Both of these were after an unprofiled warmup on the same mwdebug1002 host (note that warmups on k8s-mwdebug don't work because subsequent requests don't route to the same pod, ref T276994)

Change #1130301 merged by jenkins-bot:

[mediawiki/core@master] ChangeTags: Optimize label and description parsing

https://gerrit.wikimedia.org/r/1130301

matmarex renamed this task from Rendering tags dropdown many is slow on Special:Contributions (via ChangeTags::getChangeTagList) to Rendering tags dropdown is slow on Special:Contributions (via ChangeTags::getChangeTagList).Mar 29 2025, 10:36 AM

Change #1133987 had a related patch set uploaded (by Reedy; author: Bartosz Dziewoński):

[mediawiki/core@REL1_43] ChangeTags: Optimize label and description parsing

https://gerrit.wikimedia.org/r/1133987

Change #1133987 merged by jenkins-bot:

[mediawiki/core@REL1_43] ChangeTags: Optimize label and description parsing

https://gerrit.wikimedia.org/r/1133987

tenths of a second (observed 0.5s on cswiki)

On enwiki it takes two or three whole seconds even.

Two profiles from https://en.wikipedia.org/wiki/Special:Contributions/ :

Both of these were after an unprofiled warmup on the same mwdebug1002 host (note that warmups on k8s-mwdebug don't work because subsequent requests don't route to the same pod, ref T276994)

For comparison, profiles after the change, taken using the same method:

getChangeTagList time is down to 0.3 seconds, or a 10x improvement. But I'm not sure if that's good enough, it still seems about 10x slower than I would expect it to be…

The next obvious optimization would be somehow combining the SQL queries for link colors (page existence and disambiguation status). They are batched, but only within a single parse, and each tag label is a separate parse. This seems a bit more tricky than the previous change. Maybe we should consider adding a cache after all?

[…]
The next obvious optimization would be somehow combining the SQL queries for link colors (page existence and disambiguation status). They are batched, but only within a single parse, and each tag label is a separate parse. This seems a bit more tricky than the previous change. Maybe we should consider adding a cache after all?

For the case where perf matters most, we'd don't even need to batch them, since Special:RecentChanges and Special:Contributions can'tt actually link the items in the tags dropdown.

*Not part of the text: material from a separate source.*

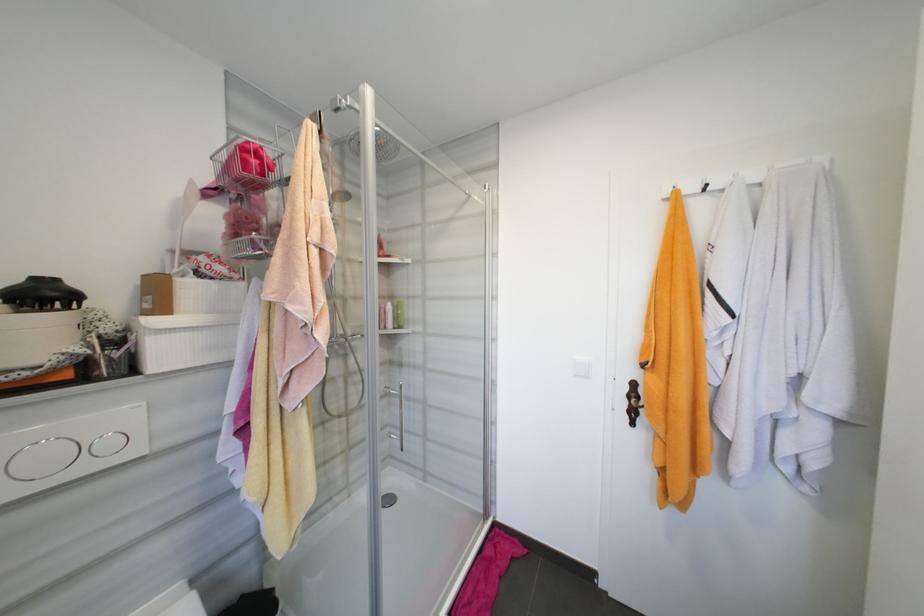
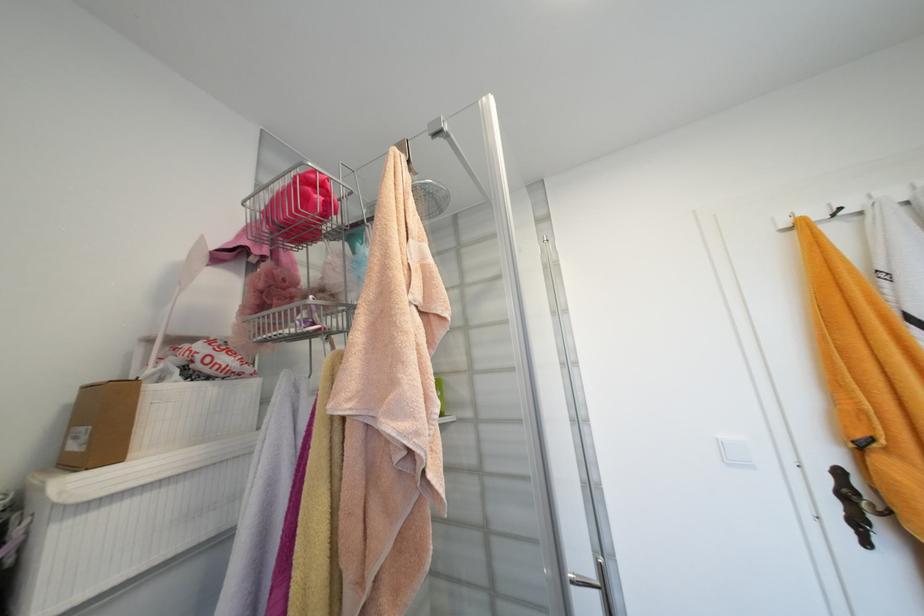
In the second image, find the point that corresponds to point 748,172 in the first image.

(885, 193)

They're currenly parsed by Message::parse and them immediately discarded by Sanitizer::stripAllTags.

The only reason these links are receiving those stylings, is because they're written as wikitext interface messages. And even with a generic cache, this would not address the akward "rich text to plain text" kludge.

My suggestion would be to split these interface messages into a plain text message and an (optional) link target. Then, for the dropdown case, the text is readily available without any database queries. For Special:Tags and changelist pagers, a LinkBatch should be easy to add as we'd know all the targets upfront.